Sublime generates the timestamp and signature each time a webhook notification is sent to your endpoint. If Sublime retries a notification (for example, your endpoint previously replied with a non-2xx status code), then a new signature and timestamp is generated for the new delivery attempt.

Verifying signatures

Follow these steps to verify a request's signature:

Step 1: Extract the timestamp and signatures from the header

Split the header, using the , character as the separator, to get a list of elements. Then split each element, using the = character as the separator, to get a prefix and value pair.

The value for the prefix t corresponds to the timestamp, and v0 corresponds to the signature (or signatures). You can discard all other elements.

Step 2: Prepare the signed_payload string

The signed_payload string is created by concatenating:

  1. The timestamp (as a string)
  2. The character .
  3. The actual JSON payload (that is, the request body)

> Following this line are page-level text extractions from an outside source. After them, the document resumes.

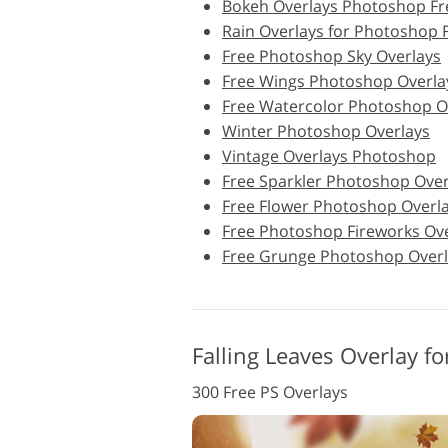
Bokeh Overlays Photoshop Fr
Rain Overlays for Photoshop 
Product Photo Editing
Free Photoshop Sky Overlays
Free Wings Photoshop Overla
Free Watercolor Photoshop O
Winter Photoshop Overlays
Vintage Overlays Photoshop
Free Sparkler Photoshop Over
Free Flower Photoshop Overl
Free Photoshop Fireworks Ov
Free Grunge Photoshop Overl
Falling Leaves Overlay f
300 Free PS Overlays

Step 3: Determine the expected signature

Compute an HMAC with the SHA256 hash function. Use the webhook's signing secret as the key, and use the signed_payload string as the message.

Step 4: Compare the signatures

Compare the signature (or signatures) in the header to the expected signature. For an equality match, compute the difference between the current timestamp and the received timestamp, then decide if the difference is within your tolerance.

To protect against timing attacks, use a constant-time string comparison to compare the expected signature to each of the received signatures.